Cattle rustling, once considered a cultural practice among Samburu pastoralists, has evolved into highway banditry, an enterprise characterised by the use of modern weapons resulting in death and destruction of property.
For more than a decade, Samburu has struggled with serious insecurity that has severely disrupted law and order in the region.
Despite government efforts to curb banditry, the security situation in the volatile region remains challenging, characterised by deadly cattle raids and reprisal attacks.
Desperation and helplessness
And now, in a seeming show of desperation and helplessness, the Samburu Council of Elders has decided to turn to traditions and employ ancient curses known as Ldeket as a "last resort" to end the ongoing wave of crime.
Traditionally, the elders - custodians of culture and knowledge - have the authority to invoke and exorcise curses in the community, with their cursing being the most dreaded form of punishment for criminals.
David Lentiyo, the council’s Organizing Secretary, announced the decision, stating that a team of elderly men, culturally mandated to administer curses, had been selected to cast the spell.
The elders regretted the persistence of cattle rustling and highway banditry within Samburu County despite the heavy presence of law enforcement officers.
The decision was arrived at after a meeting at Lodokejek area in Samburu West on Tuesday, with Lentiyo explaining that the first curse pronouncement would occur on February 1, “with the consequences becoming evident thereafter”.
Government has failed
"We gave leaders time to help us end the menace; they somehow failed. The government has also failed. So, it is our time to take charge to cast the spell on defiant criminals executing cattle rustling and highway banditry activities within Samburu County," said Mr Lentiyo.

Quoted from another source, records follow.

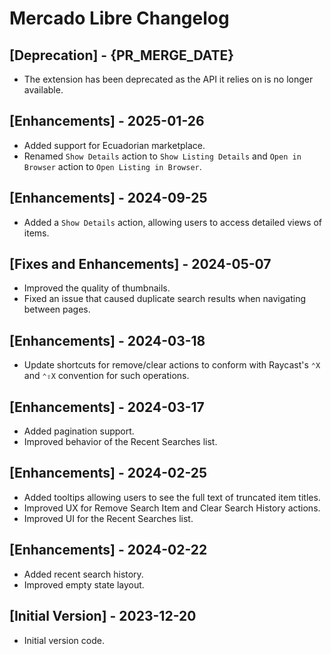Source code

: # Mercado Libre Changelog

## [Deprecation] - {PR_MERGE_DATE}

- The extension has been deprecated as the API it relies on is no longer available.

## [Enhancements] - 2025-01-26

- Added support for Ecuadorian marketplace.
- Renamed `Show Details` action to `Show Listing Details` and `Open in Browser` action to `Open Listing in Browser`.

## [Enhancements] - 2024-09-25

- Added a `Show Details` action, allowing users to access detailed views of items.

## [Fixes and Enhancements] - 2024-05-07

- Improved the quality of thumbnails.
- Fixed an issue that caused duplicate search results when navigating between pages.

## [Enhancements] - 2024-03-18

- Update shortcuts for remove/clear actions to conform with Raycast's `⌃X` and `⌃⇧X` convention for such operations.

## [Enhancements] - 2024-03-17

- Added pagination support.
- Improved behavior of the Recent Searches list.

## [Enhancements] - 2024-02-25

- Added tooltips allowing users to see the full text of truncated item titles.
- Improved UX for Remove Search Item and Clear Search History actions.
- Improved UI for the Recent Searches list.

## [Enhancements] - 2024-02-22

- Added recent search history.
- Improved empty state layout.

## [Initial Version] - 2023-12-20

- Initial version code.
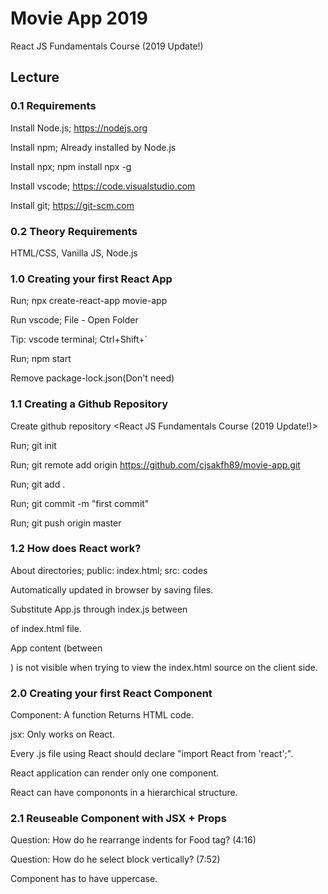 # Movie App 2019

React JS Fundamentals Course (2019 Update!)

## Lecture

### 0.1 Requirements

Install Node.js; https://nodejs.org

Install npm; Already installed by Node.js

Install npx; npm install npx -g

Install vscode; https://code.visualstudio.com

Install git; https://git-scm.com

### 0.2 Theory Requirements

HTML/CSS, Vanilla JS, Node.js

### 1.0 Creating your first React App

Run; npx create-react-app movie-app

Run vscode; File - Open Folder

Tip: vscode terminal; Ctrl+Shift+`

Run; npm start

Remove package-lock.json(Don't need)

### 1.1 Creating a Github Repository

Create github repository <movie-app> <React JS Fundamentals Course (2019 Update!)>

Run; git init

Run; git remote add origin https://github.com/cjsakfh89/movie-app.git

Run; git add .

Run; git commit -m "first commit"

Run; git push origin master

### 1.2 How does React work?

About directories; public: index.html; src: codes

Automatically updated in browser by saving files.

Substitute App.js through index.js between <div id="root"></div> of index.html file.

App content (between <div id="root"></div>) is not visible when trying to view the index.html source on the client side.

### 2.0 Creating your first React Component

Component: A function Returns HTML code.

jsx: Only works on React.

Every .js file using React should declare "import React from 'react';".

React application can render only one component.

React can have compononts in a hierarchical structure.

### 2.1 Reuseable Component with JSX + Props

Question: How do he rearrange indents for Food tag? (4:16)

Question: How do he select block vertically? (7:52)

Component has to have uppercase.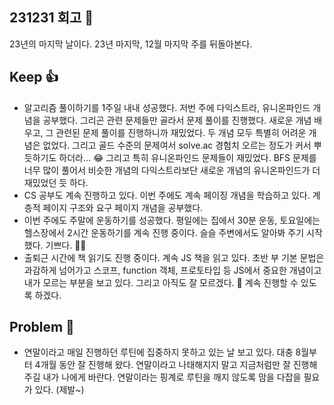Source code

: ## 231231 회고 💬
23년의 마지막 날이다. 23년 마지막, 12월 마지막 주를 뒤돌아본다.
## Keep 👍
- 알고리즘 풀이하기를 1주일 내내 성공했다. 저번 주에 다익스트라, 유니온파인드 개념을 공부했다. 그리곤 관련 문제들만 골라서 문제 풀이를 진행했다. 새로운 개념 배우고, 그 관련된 문제 풀이를 진행하니까 재밌었다. 두 개념 모두 특별히 어려운 개념은 없었다. 그리고 골드 수준의 문제여서 solve.ac 경험치 오르는 정도가 커서 뿌듯하기도 하더라... 😂 그리고 특히 유니온파인드 문제들이 재밌었다. BFS 문제를 너무 많이 풀어서 비슷한 개념의 다익스트라보단 새로운 개념의 유니온파인드가 더 재밌었던 듯 하다.
- CS 공부도 계속 진행하고 있다. 이번 주에도 계속 페이징 개념을 학습하고 있다. 계층적 페이지 구조와 요구 페이지 개념을 공부했다.
- 이번 주에도 주말에 운동하기를 성공했다. 평일에는 집에서 30분 운동, 토요일에는 헬스장에서 2시간 운동하기를 계속 진행 중이다. 슬슬 주변에서도 알아봐 주기 시작했다. 기쁘다. 🏃‍♂️
- 출퇴근 시간에 책 읽기도 진행 중이다. 계속 JS 책을 읽고 있다. 초반 부 기본 문법은 과감하게 넘어가고 스코프, function 객체, 프로토타입 등 JS에서 중요한 개념이고 내가 모르는 부분을 보고 있다. 그리고 아직도 잘 모르겠다. 🤷 계속 진행할 수 있도록 하겠다.
## Problem 🤢
- 연말이라고 매일 진행하던 루틴에 집중하지 못하고 있는 날 보고 있다. 대충 8월부터 4개월 동안 잘 진행해 왔다. 연말이라고 나태해지지 말고 지금처럼만 잘 진행해 주길 내가 나에게 바란다. 연말이라는 핑계로 루틴을 깨지 않도록 맘을 다잡을 필요가 있다. (제발~)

The official regretted that rising insecurity on highways could lock the arid county in a "red zone" and that could hurt development.
Cursing, in the Samburu community, is performed by select elders perceived to be of good character as a last resort in conflict resolution.
Consequences include death or madness
The consequences are believed to include death or madness for the culprits.
“The consequences are severe,” warned Lentiyo.
As insecurity intensifies in parts of Samburu West, agro-pastoralists and small-scale farmers are abandoning their lands due to banditry.
Samburu Council of Elders patron Richard Leiyagu noted that bandit attacks have disrupted farming and pastoralism, the main economic activities in Samburu West.
The bandits also burn homesteads and steal foodstuffs, affecting hundreds of learners and causing widespread displacement and tension.
"This is why we need an urgent solution to the incessant bandit raids in our land. We need space to cast out wrath on them (criminals). We do not need interference from political leaders," he added.
Despite tough talk from the government on bandits, criminal elements have escalated their attacks in various parts of Samburu County in recent weeks.
Interior Cabinet Secretary Kithure Kindiki has warned that the state would treat cattle rustling and banditry in Samburu at the same level as terrorism, vowing to unleash all government machinery to tackle the endemic crime.